Rise of Nazism must be addressed promptly
China Daily
1669679919000

Photo taken on July 6, 2021 shows the St. Boniface Indian Industrial School Cemetery in Banning, San Bernardino County, California, the United States. (Photo: Xinhua)

Nazism is still alive. About a week ago, a 31-year-old man hurled anti-Semitic slurs and offered the Nazi salute while crying "Heil Hitler" before passengers preparing to board a plane at an airport in Seattle.

Unless the United States finds a way to reverse the trend of racism and hatred and mend the deep splits in their society, these will only get worse. After all, Nazism grew in Germany and Europe in the 1930s because people were not stopped from targeting a specific race, while propagating the theory of Aryan superiority, and molding ordinary people's minds in such a manner that they stopped seeing others as equals. In Nazi Germany they even protected animals, but not people who did not belong to the Aryan race.
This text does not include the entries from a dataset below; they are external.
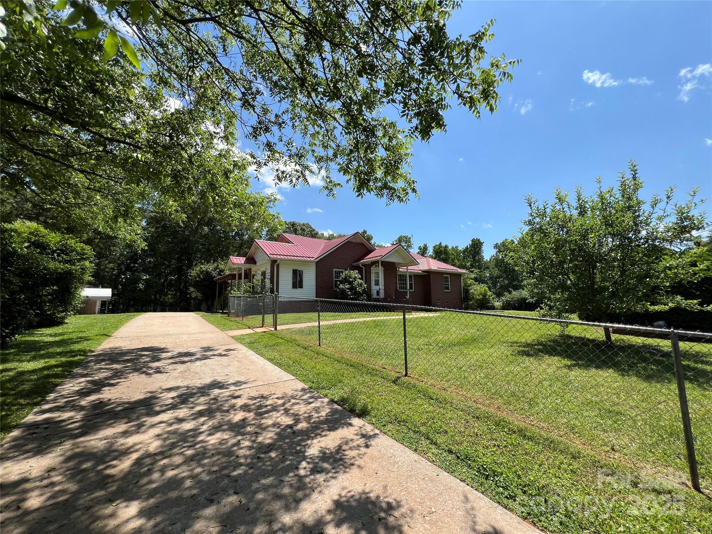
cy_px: 267
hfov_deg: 106.2
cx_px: 356
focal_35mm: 13
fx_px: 267
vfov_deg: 89.9
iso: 32
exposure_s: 1/1508
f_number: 1.8
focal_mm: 1.57
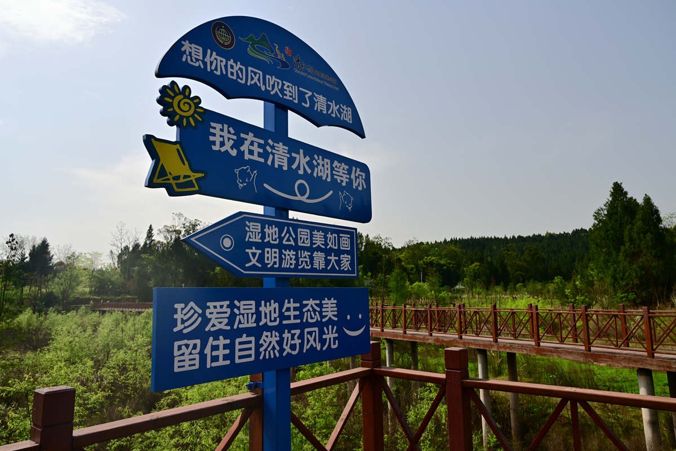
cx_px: 338
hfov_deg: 73.7
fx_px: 451
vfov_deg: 53.1
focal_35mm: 24
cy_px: 226
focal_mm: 24
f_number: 8
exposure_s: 1/160
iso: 100
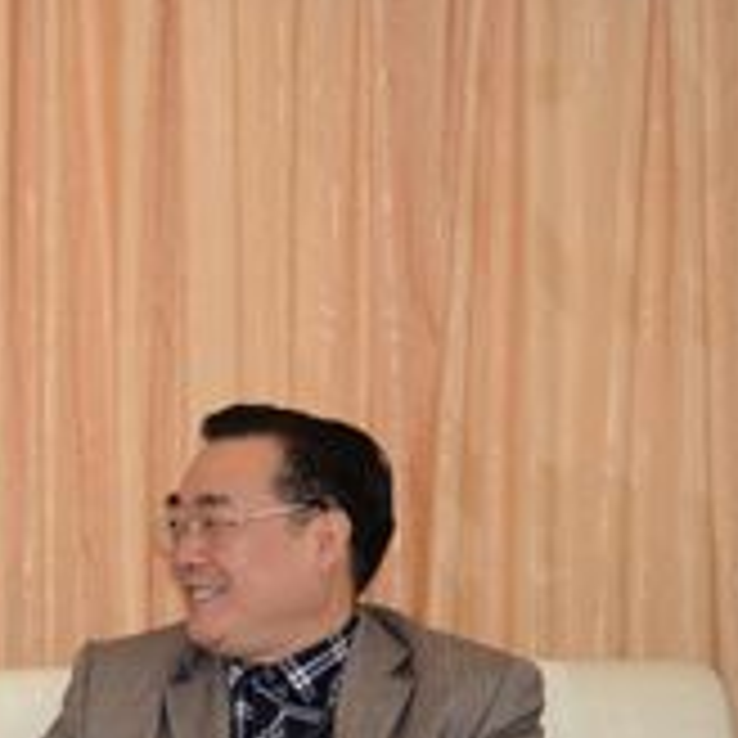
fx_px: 3811
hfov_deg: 10.5
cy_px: 664
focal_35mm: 158
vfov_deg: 11.0
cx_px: -490
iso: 800
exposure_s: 1/60
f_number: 5
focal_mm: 34
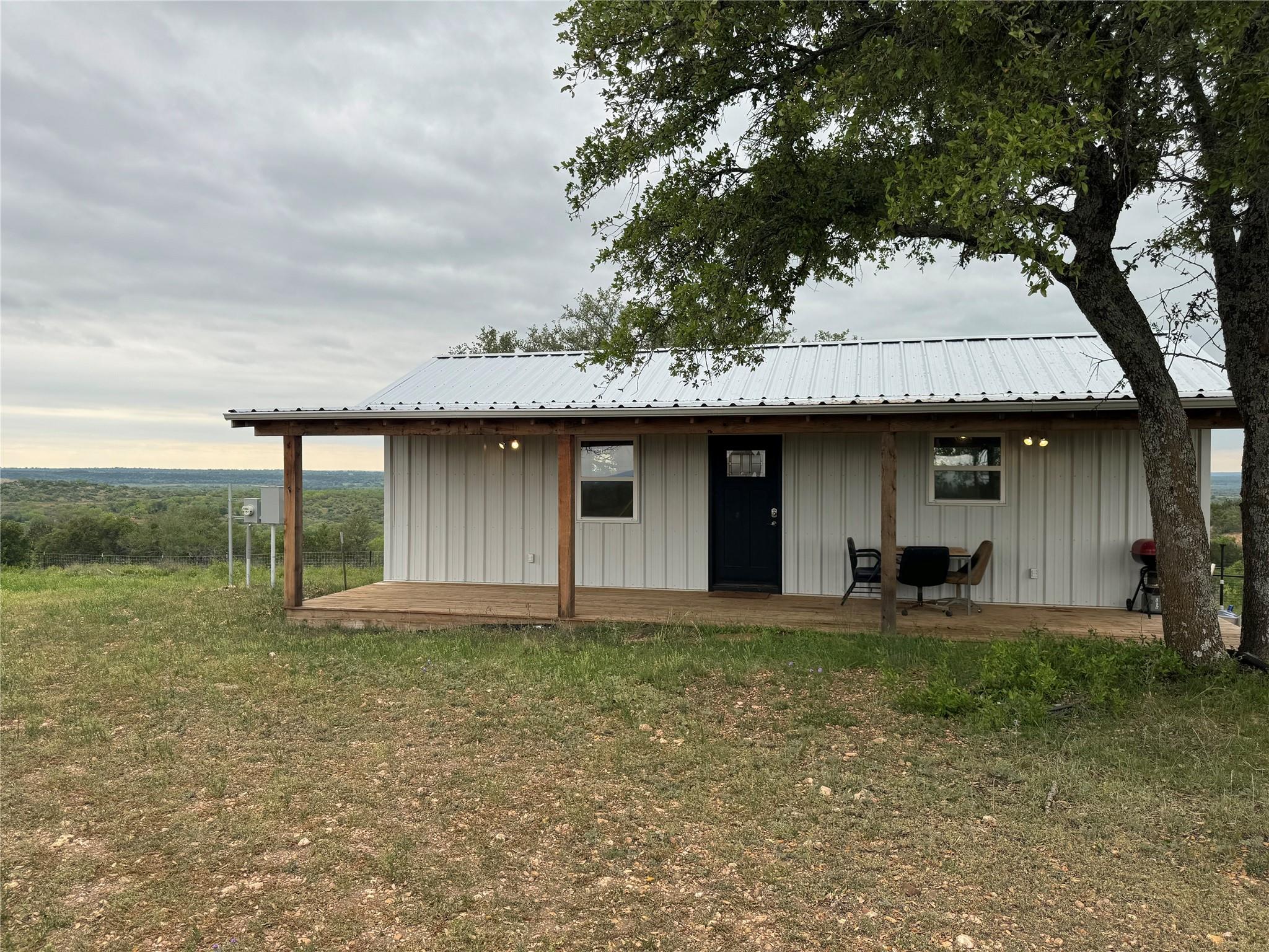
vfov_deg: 56.8
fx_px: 880
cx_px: 634
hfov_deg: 71.6
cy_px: 476
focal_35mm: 24
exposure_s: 1/980
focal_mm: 6.86
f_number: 1.78
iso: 80
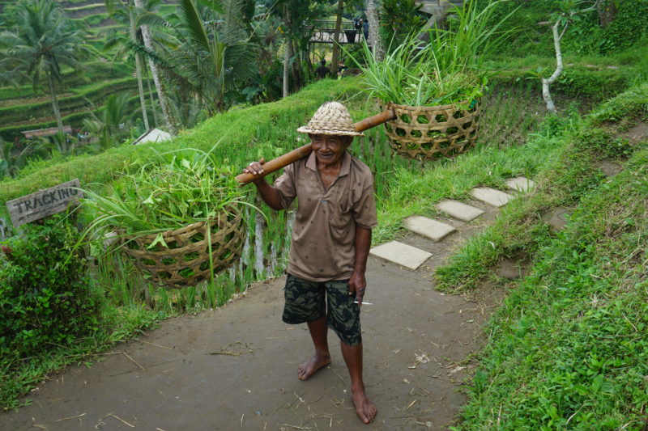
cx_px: 324
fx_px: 621
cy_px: 216
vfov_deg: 38.3
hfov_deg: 55.1
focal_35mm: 34
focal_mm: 23
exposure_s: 1/60
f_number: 6.3
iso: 100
That is somewhat similar to what is happening in US society today. Society means companionship or fellowship, but in the current US society, different groups of people do not see each other as companions. Democrats and Republicans label each other as "lamebrains", Anglo-Saxon whites think they own the country and should rule over the others, and the sense of excluding immigrants is popular among some "natives" whose ancestors actually snatched the continent from the indigenous people there.

Social media often serves as a platform for different groups to make hate speeches rather than to talk with each other, because it is easy for hatemongers to bypass social media rules and amplify the hatred in society. It is time the US fixed the splits in society so that the Seattle case remains an isolated one, and not one to be followed by more such hate incidents.